Police in the southeastern province of Şırnak are refusing to release the numbers of arrests for selling and using drugs amid a surge in illegal substances in recent years. "It has been determined that such information cannot be accessed on an individual basis," police responded to an inquiry by Duvar.
The 39th Istanbul Film Festival will offer viewings both online and in-person, the Istanbul Foundation for Culture and Arts (IKSV) noted. While tickets will become available on Oct. 2, showings will start a week later and last for 10 days.
City water in a district of western Kütahya was revealed to contain levels of arsenic 350 times higher than the acceptable standards set by the World Health Organization (WHO). The water also reportedly contains 8,000 times the acceptable level of boron, and deaths from cancer in the Emet district are three times as high as the other districts of Kütahya.
The Turkish government's restrictions on card and board games are hurting business for old-fashioned coffee houses. Old-fashioned coffeehouses are an important part of social life, especially for retired and unemployed men in Turkey, and board and card games are among the primary activities.
Economy
Turkey's Central Bank unexpectedly hiked interest rates on Sept. 24, triggering an improvement in the lira's value against the dollar. The Turkish Lira has sunk to record lows over the past month as Ankara's currency interventions proved futile.

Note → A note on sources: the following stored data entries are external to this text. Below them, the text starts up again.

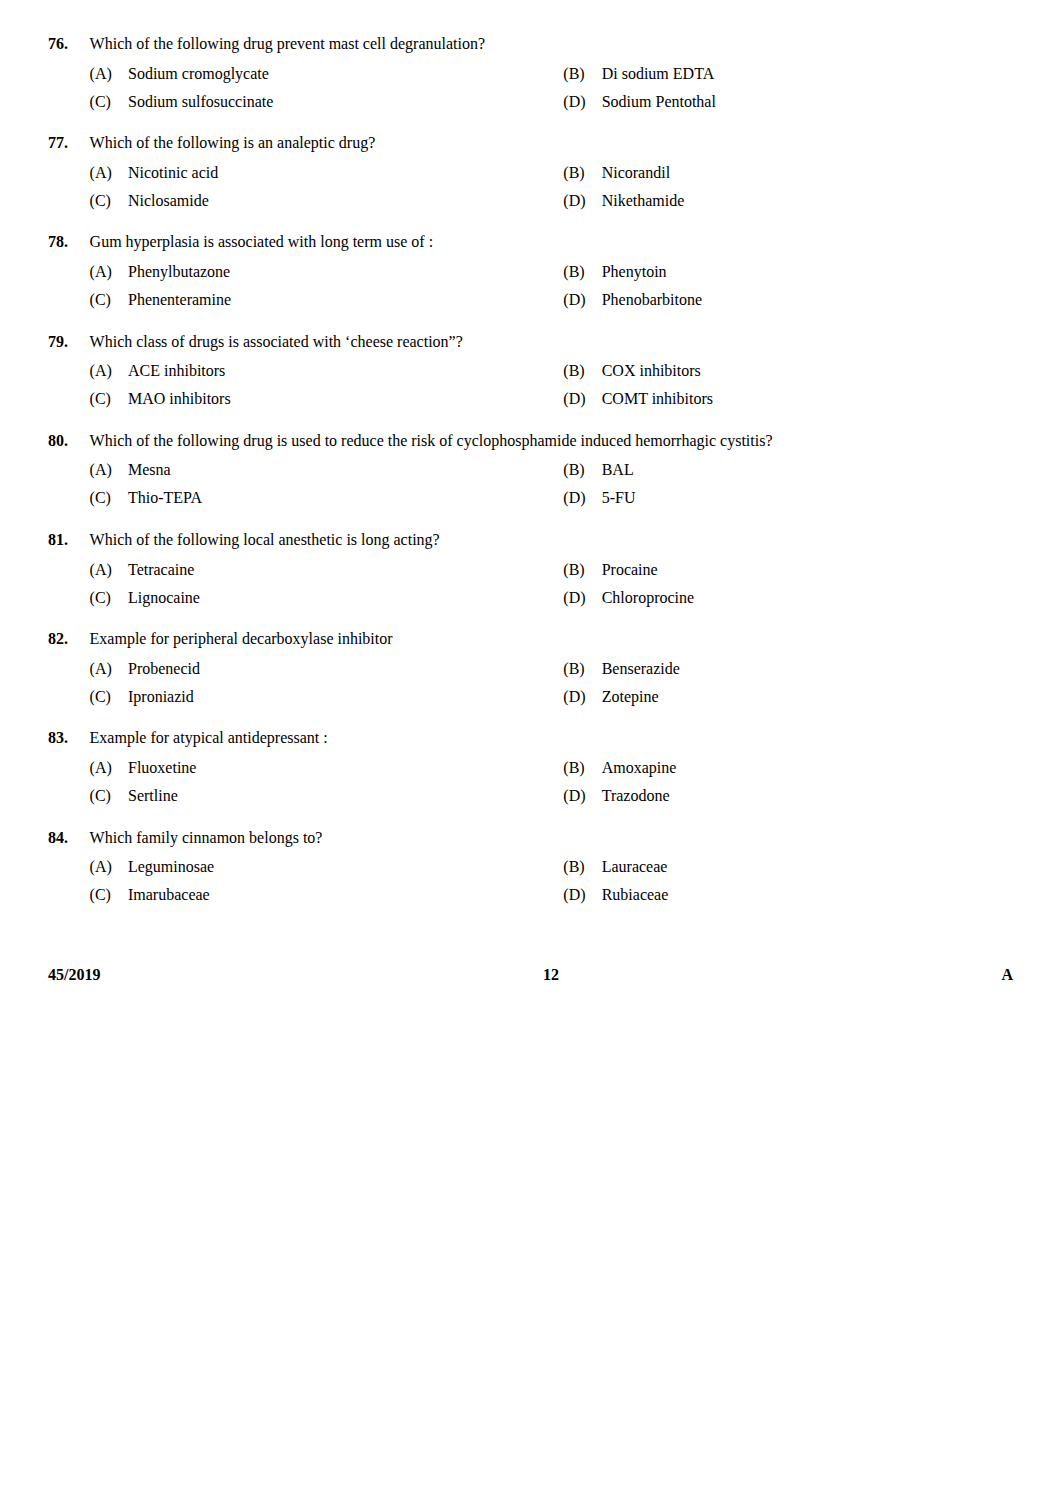76. Which of the following drug prevent mast cell degranulation?
(A) Sodium cromoglycate
(B) Di sodium EDTA
(C) Sodium sulfosuccinate
(D) Sodium Pentothal
77. Which of the following is an analeptic drug?
(A) Nicotinic acid
(B) Nicorandil
(C) Niclosamide
(D) Nikethamide
78. Gum hyperplasia is associated with long term use of :
(A) Phenylbutazone
(B) Phenytoin
(C) Phenenteramine
(D) Phenobarbitone
79. Which class of drugs is associated with ‘cheese reaction”?
(A) ACE inhibitors
(B) COX inhibitors
(C) MAO inhibitors
(D) COMT inhibitors
80. Which of the following drug is used to reduce the risk of cyclophosphamide induced hemorrhagic cystitis?
(A) Mesna
(B) BAL
(C) Thio-TEPA
(D) 5-FU
81. Which of the following local anesthetic is long acting?
(A) Tetracaine
(B) Procaine
(C) Lignocaine
(D) Chloroprocine
82. Example for peripheral decarboxylase inhibitor
(A) Probenecid
(B) Benserazide
(C) Iproniazid
(D) Zotepine
83. Example for atypical antidepressant :
(A) Fluoxetine
(B) Amoxapine
(C) Sertline
(D) Trazodone
84. Which family cinnamon belongs to?
(A) Leguminosae
(B) Lauraceae
(C) Imarubaceae
(D) Rubiaceae
45/2019 12 A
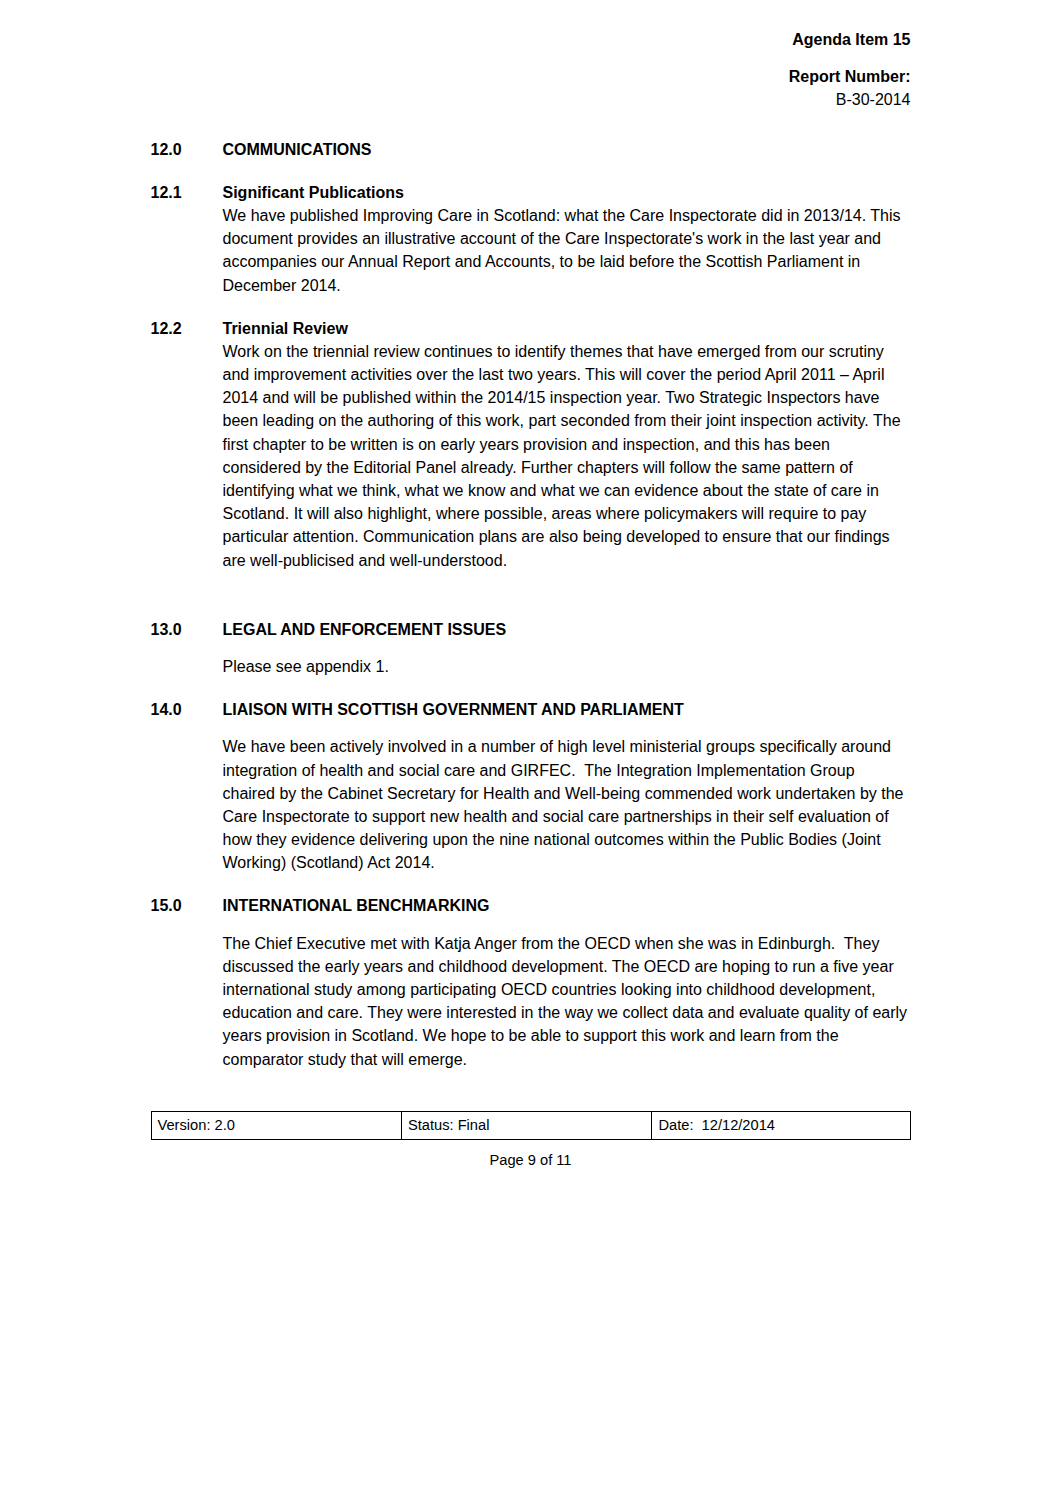Agenda Item 15
Report Number:B-30-2014
12.0
COMMUNICATIONS
12.1
Significant Publications
We have published Improving Care in Scotland: what the Care Inspectorate did in 2013/14. This document provides an illustrative account of the Care Inspectorate's work in the last year and accompanies our Annual Report and Accounts, to be laid before the Scottish Parliament in December 2014.
12.2
Triennial Review
Work on the triennial review continues to identify themes that have emerged from our scrutiny and improvement activities over the last two years. This will cover the period April 2011 – April 2014 and will be published within the 2014/15 inspection year. Two Strategic Inspectors have been leading on the authoring of this work, part seconded from their joint inspection activity. The first chapter to be written is on early years provision and inspection, and this has been considered by the Editorial Panel already. Further chapters will follow the same pattern of identifying what we think, what we know and what we can evidence about the state of care in Scotland. It will also highlight, where possible, areas where policymakers will require to pay particular attention. Communication plans are also being developed to ensure that our findings are well-publicised and well-understood.
13.0
LEGAL AND ENFORCEMENT ISSUES
Please see appendix 1.
14.0
LIAISON WITH SCOTTISH GOVERNMENT AND PARLIAMENT
We have been actively involved in a number of high level ministerial groups specifically around integration of health and social care and GIRFEC. The Integration Implementation Group chaired by the Cabinet Secretary for Health and Well-being commended work undertaken by the Care Inspectorate to support new health and social care partnerships in their self evaluation of how they evidence delivering upon the nine national outcomes within the Public Bodies (Joint Working) (Scotland) Act 2014.
15.0
INTERNATIONAL BENCHMARKING
The Chief Executive met with Katja Anger from the OECD when she was in Edinburgh. They discussed the early years and childhood development. The OECD are hoping to run a five year international study among participating OECD countries looking into childhood development, education and care. They were interested in the way we collect data and evaluate quality of early years provision in Scotland. We hope to be able to support this work and learn from the comparator study that will emerge.
| Version: 2.0 | Status: Final | Date: 12/12/2014 |
Page 9 of 11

Turkey's state-owned Halkbank has urged a judge to dismiss a U.S. indictment accusing the bank of helping Iran evade American sanctions. At a hearing in Manhattan federal court on Sept. 18, a lawyer for Halkbank said its status as a Turkish “instrumentality” shielded it from prosecution because of sovereign immunity.
U.S. tech giant Amazon offered up its speed-delivery subscription to Turkish consumers on Sept. 15. The monthly subscription fee was set for 7.99 Turkish Liras, about one dollar with the current exchange rates.

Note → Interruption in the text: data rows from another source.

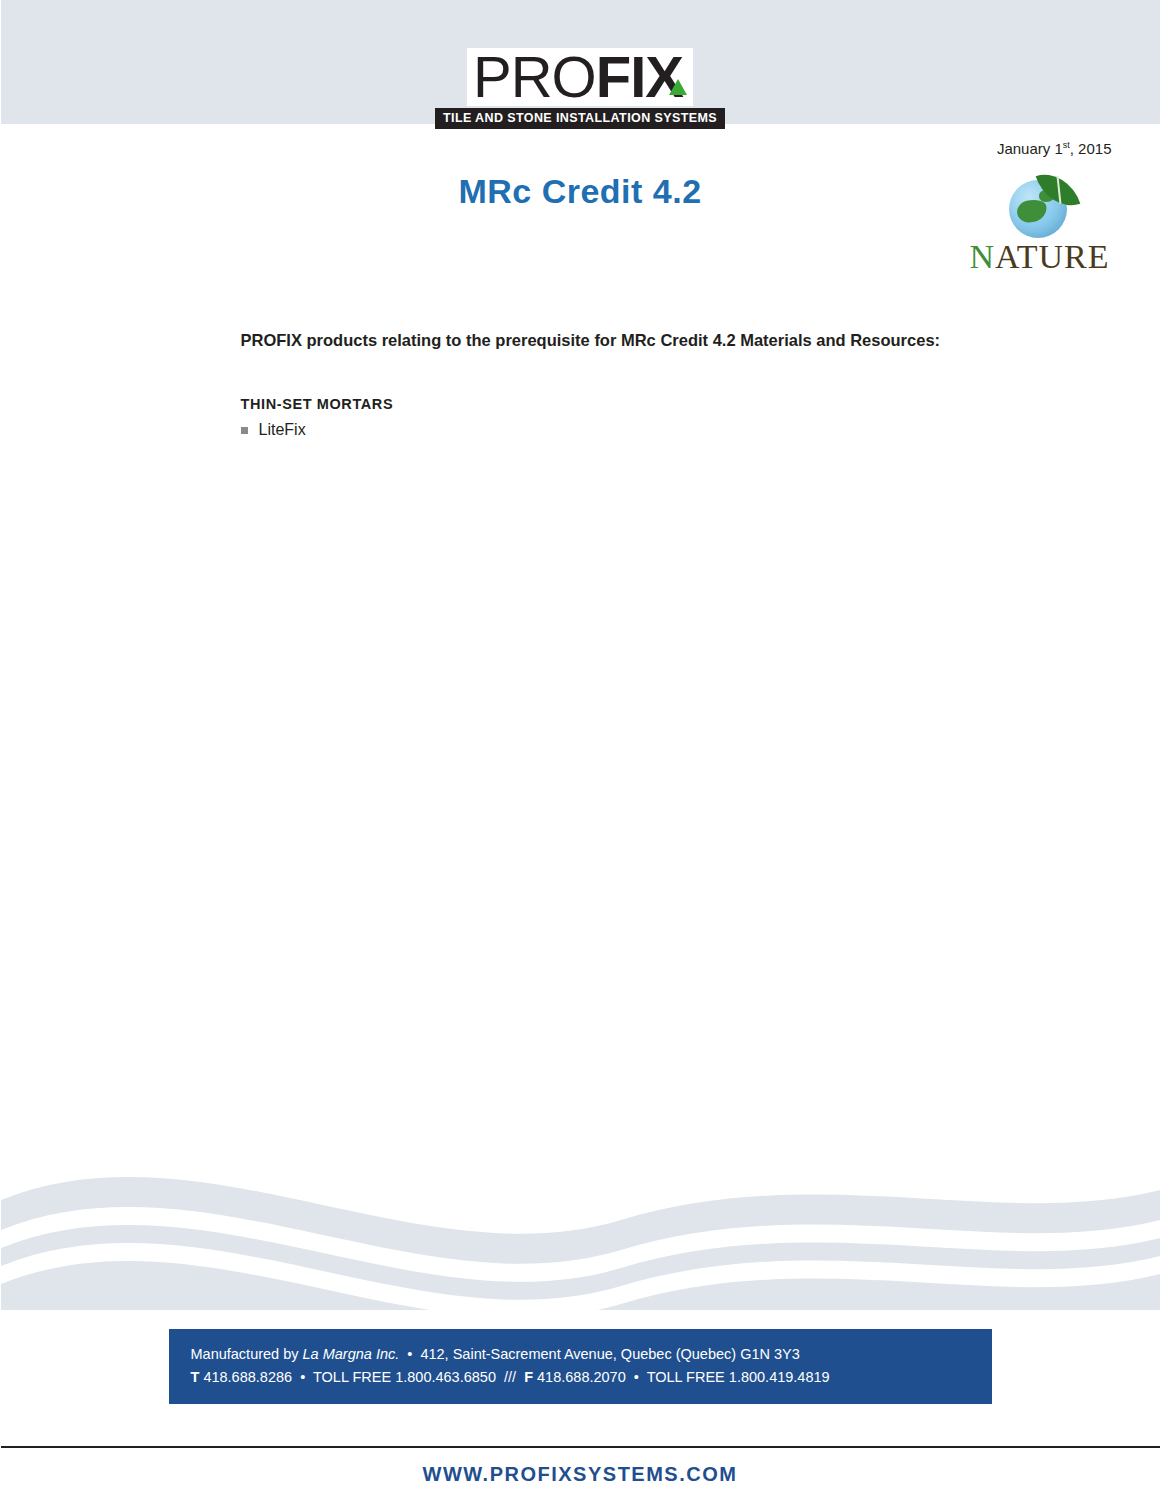PRO FIX
TILE AND STONE INSTALLATION SYSTEMS
January 1st, 2015
MRc Credit 4.2
NATURE
PROFIX products relating to the prerequisite for MRc Credit 4.2 Materials and Resources:
Thin-set mortars
LiteFix
Manufactured by La Margna Inc. • 412, Saint-Sacrement Avenue, Quebec (Quebec) G1N 3Y3
T 418.688.8286 • TOLL FREE 1.800.463.6850 /// F 418.688.2070 • TOLL FREE 1.800.419.4819
WWW.PROFIXSYSTEMS.COM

Turkey's unemployment rate rose to 13.4 percent. and participation edged up in the May-July period in which a coronavirus lockdown was lifted and a ban on layoffs remained in place, data showed on Sept. 10, painting a clearer picture of the pandemic's fallout.
Urban Beat
Istanbulites will select the new face of Taksim Square from among three projects as part of the Istanbul Municipality's plans to renovate the area. Şerif Süveydan, Bünyamin Derman and Kutlu İnanç Bal were the winners in the contest that was held by Istanbul Planning Agency and Istanbul Municipality's Department of Cultural Assets.

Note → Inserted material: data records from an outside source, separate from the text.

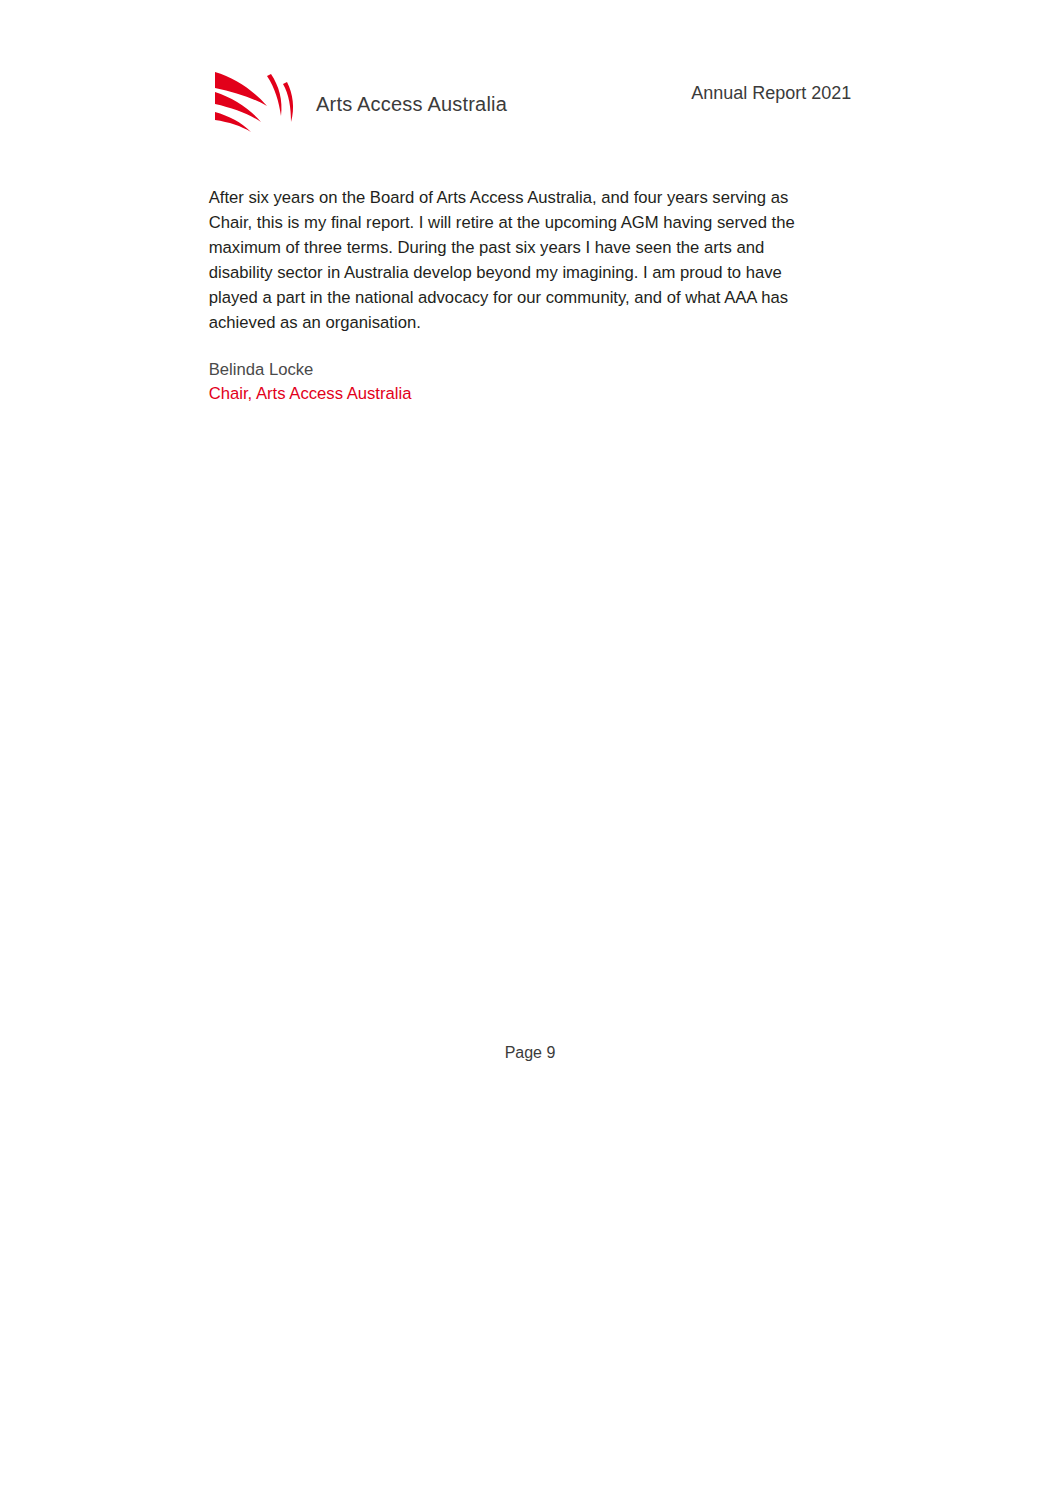Arts Access Australia
Annual Report 2021
After six years on the Board of Arts Access Australia, and four years serving as Chair, this is my final report. I will retire at the upcoming AGM having served the maximum of three terms. During the past six years I have seen the arts and disability sector in Australia develop beyond my imagining. I am proud to have played a part in the national advocacy for our community, and of what AAA has achieved as an organisation.
Belinda Locke
Chair, Arts Access Australia
Page 9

The Odunpazarı Modern Museum in western Eskişehir won the award for "international project of the year over £1m" at the London Museums+Heritage Awards. The museum opened its doors just over a year ago in the city's ancient Odunpazarı neighborhood.
The 48th Istanbul Music Festival will be held online, streaming pre-recorded performances in historical venues. Starting on Sept. 18, the Istanbul Foundation for Culture and Arts (İKSV) will make available the performances that honor composer Ludwig van Beethoven.
Heavy presence of the Asian tiger mosquito was detected in four Istanbul districts, concerning locals as the bug can carry malaria, the Zika virus and encephalitis. The invasive species have been increasing in population around Istanbul in the past decade, an Istanbul University veterinarian said.
Ali Demir writes: So the property of the local non-Muslims collapsed, and what happened? Nothing! The whole country is now composed of non-local foreigners. The greedy tailor apprentice that murdered his master could not sew a jacket, and will never be able to.